Assigned task> Exact copies of all the lines below are required.

Source data>
%%

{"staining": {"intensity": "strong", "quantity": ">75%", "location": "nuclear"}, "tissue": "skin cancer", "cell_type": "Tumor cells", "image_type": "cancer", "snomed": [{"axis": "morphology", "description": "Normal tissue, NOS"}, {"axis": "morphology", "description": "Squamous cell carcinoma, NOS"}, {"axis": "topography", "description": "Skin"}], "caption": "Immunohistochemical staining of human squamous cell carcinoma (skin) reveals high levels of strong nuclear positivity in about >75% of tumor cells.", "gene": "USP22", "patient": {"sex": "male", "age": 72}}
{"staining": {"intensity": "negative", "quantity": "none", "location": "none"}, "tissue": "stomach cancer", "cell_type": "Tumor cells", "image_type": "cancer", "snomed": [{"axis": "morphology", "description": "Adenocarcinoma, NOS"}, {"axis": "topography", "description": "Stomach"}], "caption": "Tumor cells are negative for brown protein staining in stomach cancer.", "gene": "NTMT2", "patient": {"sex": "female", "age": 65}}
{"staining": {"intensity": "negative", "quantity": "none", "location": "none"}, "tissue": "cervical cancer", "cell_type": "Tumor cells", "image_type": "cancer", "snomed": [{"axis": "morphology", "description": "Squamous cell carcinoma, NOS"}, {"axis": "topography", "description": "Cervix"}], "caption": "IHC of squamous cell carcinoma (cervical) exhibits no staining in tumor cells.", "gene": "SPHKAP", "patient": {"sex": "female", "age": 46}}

%%

Answer below>
{"staining": {"intensity": "strong", "quantity": ">75%", "location": "nuclear"}, "tissue": "skin cancer", "cell_type": "Tumor cells", "image_type": "cancer", "snomed": [{"axis": "morphology", "description": "Normal tissue, NOS"}, {"axis": "morphology", "description": "Squamous cell carcinoma, NOS"}, {"axis": "topography", "description": "Skin"}], "caption": "Immunohistochemical staining of human squamous cell carcinoma (skin) reveals high levels of strong nuclear positivity in about >75% of tumor cells.", "gene": "USP22", "patient": {"sex": "male", "age": 72}}
{"staining": {"intensity": "negative", "quantity": "none", "location": "none"}, "tissue": "stomach cancer", "cell_type": "Tumor cells", "image_type": "cancer", "snomed": [{"axis": "morphology", "description": "Adenocarcinoma, NOS"}, {"axis": "topography", "description": "Stomach"}], "caption": "Tumor cells are negative for brown protein staining in stomach cancer.", "gene": "NTMT2", "patient": {"sex": "female", "age": 65}}
{"staining": {"intensity": "negative", "quantity": "none", "location": "none"}, "tissue": "cervical cancer", "cell_type": "Tumor cells", "image_type": "cancer", "snomed": [{"axis": "morphology", "description": "Squamous cell carcinoma, NOS"}, {"axis": "topography", "description": "Cervix"}], "caption": "IHC of squamous cell carcinoma (cervical) exhibits no staining in tumor cells.", "gene": "SPHKAP", "patient": {"sex": "female", "age": 46}}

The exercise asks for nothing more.